The future of sanctions on Iran depends on the multilateral nuclear deal negotiations. After talks stalled in September 2022, the protest movement in Iran presented additional challenges for Western leaders, who did not want to indicate acceptance of the regime in the face of mass protests and brutal crackdowns. The deal remains stalled, and Iran’s government increasingly has shifted towards Russia and China and away from hopes of reviving economic relations with the West.
Meanwhile, the U.S., Canada, and European countries imposed new sanctions in response to the government’s actions against the protestors, as well as sanctions to demonstrate their opposition to Iran providing attack drones to Russia to use in Ukraine.
Inflation spiked above 50% in the last few months. Iran also struggles with currency depreciation; in late February, the rial reached a record low against the U.S. dollar. Currency problems predated the latest protest movement, but the rial reportedly lost half of its value between the beginning of protests in mid-September 2022 to late February 2023. In February, the government imposed new restrictions on sales of foreign currency to try to arrest the rial’s fall. The head of Iran’s central bank resigned in December, replaced by Mohammad Reza Farzin.
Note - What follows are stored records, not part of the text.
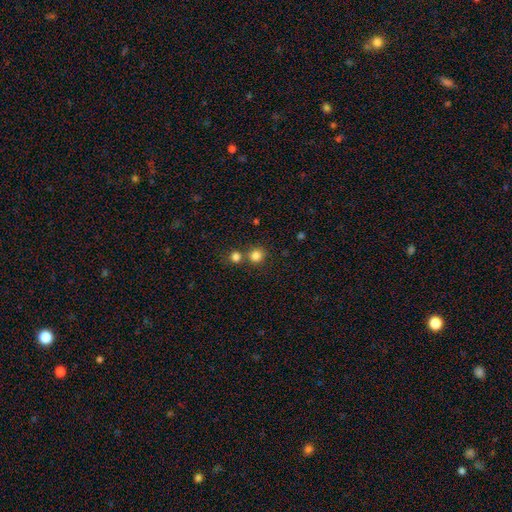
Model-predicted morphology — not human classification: type=smooth (82%); roundness=round (88%); merging=none (62%).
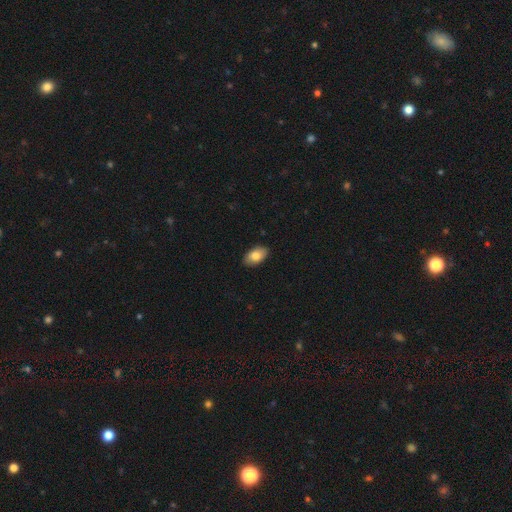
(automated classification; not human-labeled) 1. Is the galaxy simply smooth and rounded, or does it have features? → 82% smooth, 12% featured or disk, 7% star or artifact.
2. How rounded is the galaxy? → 93% in between, 5% round, 2% cigar-shaped.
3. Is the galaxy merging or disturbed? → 89% none, 9% minor disturbance, 2% major disturbance, 1% merger.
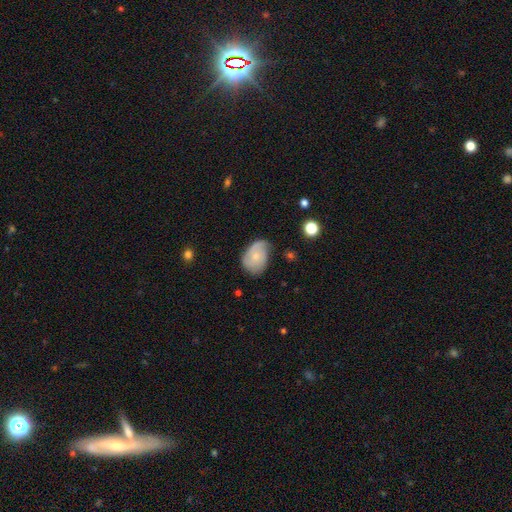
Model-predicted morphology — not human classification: smooth_or_featured: featured or disk (p=0.47) [alt: smooth p=0.46]
merging: none (p=0.45) [alt: minor disturbance p=0.38]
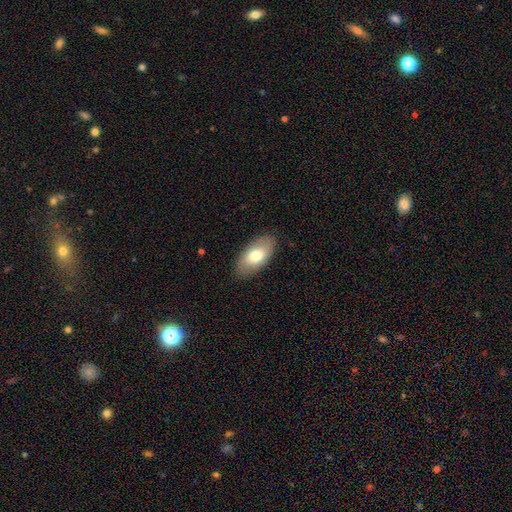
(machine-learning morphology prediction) Overall: smooth (70%). How rounded: in between (94%). Merging: none (86%).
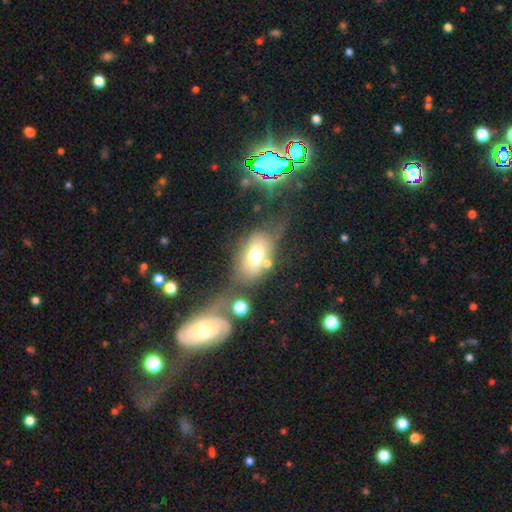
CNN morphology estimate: Smooth or featured? smooth (64%)
How rounded? in between (83%)
Merging? none (39%)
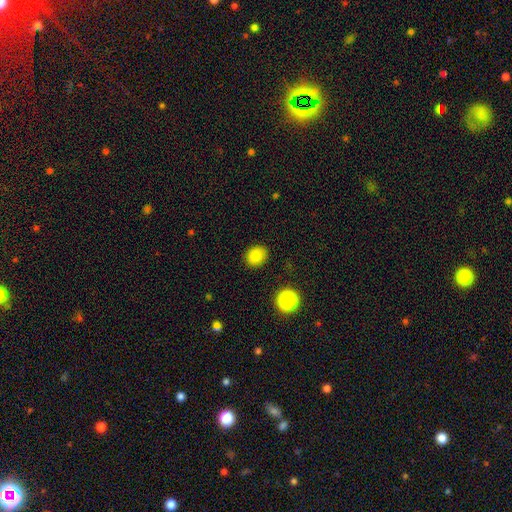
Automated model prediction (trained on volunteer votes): Smooth or featured?
  - smooth: 84% *
  - star or artifact: 12%
  - featured or disk: 4%
How rounded?
  - round: 65% *
  - in between: 34%
  - cigar-shaped: 1%
Merging?
  - none: 88% *
  - minor disturbance: 8%
  - major disturbance: 3%
  - merger: 1%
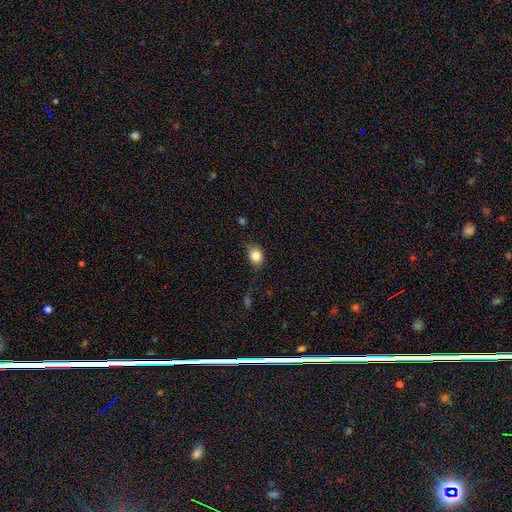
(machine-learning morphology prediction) A smooth galaxy with no disk features (83%) that is in between round and cigar-shaped (54%). Merging: none (66%).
In March, China brokered an agreement between Riyadh and Tehran to resume diplomatic relations. The deal is a potential boon to regional security. The deal’s economic impact is limited, but the struggling rial rose following the news.
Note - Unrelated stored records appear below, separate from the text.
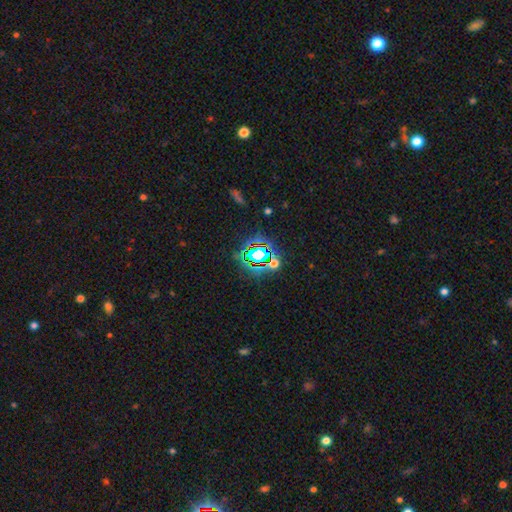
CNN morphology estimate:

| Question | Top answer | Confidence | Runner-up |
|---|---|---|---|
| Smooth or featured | star or artifact | 70% | smooth (19%) |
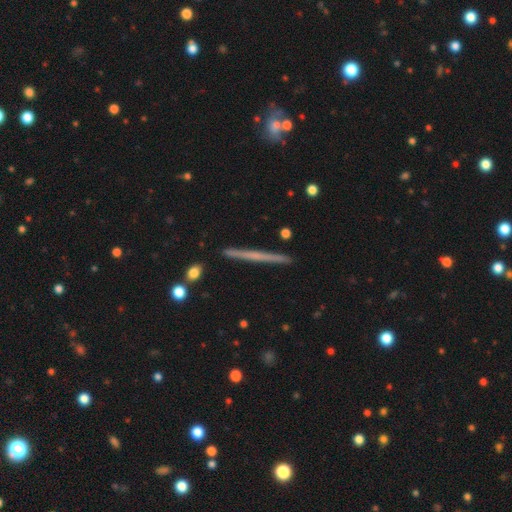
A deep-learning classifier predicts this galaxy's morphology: Q: Smooth or featured?
A: featured or disk (58%); runner-up: smooth (36%)
Q: Edge-on disk?
A: yes (98%); runner-up: no (2%)
Q: Edge-on bulge?
A: none (76%); runner-up: rounded (20%)
Q: Merging?
A: none (91%); runner-up: minor disturbance (6%)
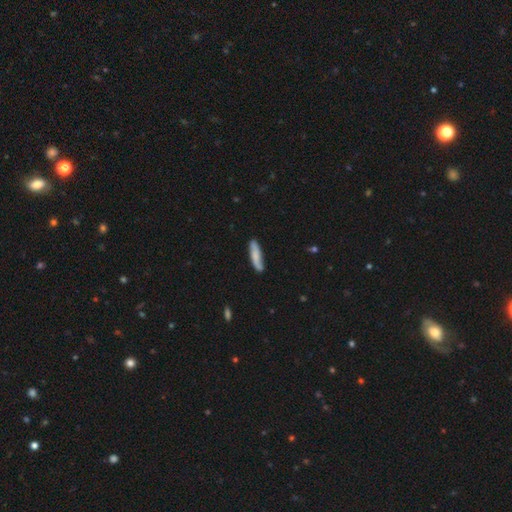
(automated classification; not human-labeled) The model was most divided on "smooth or featured": smooth: 67%, featured or disk: 28%, star or artifact: 6%. More confident: merging — none (77%); how rounded — cigar-shaped (76%).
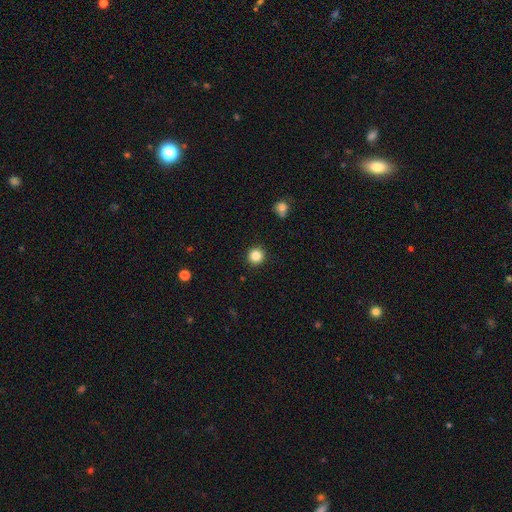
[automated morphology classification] This appears to be a smooth galaxy with no disk features (85%) that is round (95%). Merging: none (92%).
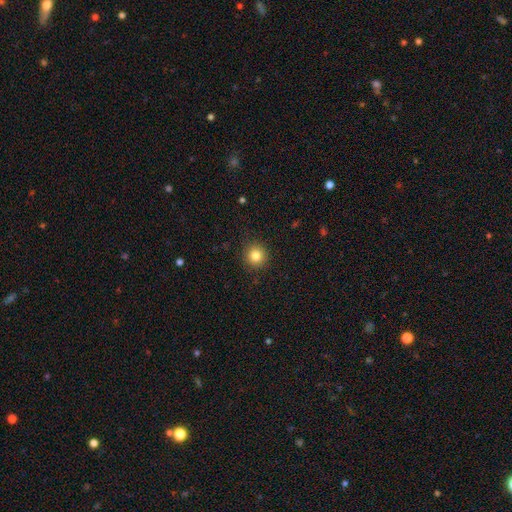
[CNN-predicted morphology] smooth-or-featured: smooth: 83% | star or artifact: 11% | featured or disk: 6%
  how-rounded: round: 92% | in between: 7% | cigar-shaped: 1%
  merging: none: 89% | minor disturbance: 7% | major disturbance: 2% | merger: 1%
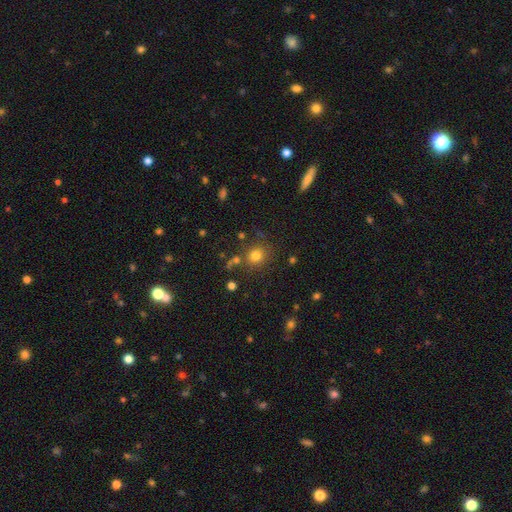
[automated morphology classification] This appears to be a smooth galaxy with no disk features (77%) that is round (85%). Merging: none (77%).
In January, Iran’s parliament approved President Ebrahim Raisi’s proposed budget for the new fiscal year, starting in March 2023. While Iran is already struggling with fiscal deficits, Raisi’s budget – reportedly at about 21,640 trillion rials – is an enormous increase over the previous year, potentially representing an increase in spending of 40-60% over the previous year’s budget. In April, the World Bank forecast Iran’s fiscal balance, as a percent of GDP, at -2.5 for 2023.
Budget priorities include addressing inflation and increasing spending on security. The budget is widely seen as an attempt to respond to last year’s unrest, both through bolstering the regime’s security and information branches and by attempting to provide some economic relief to Iranians. However, with inflation likely to remain over 40%, steps such as increasing government employees’ salaries will still fail to prevent further erosion of Iranians’ purchasing power.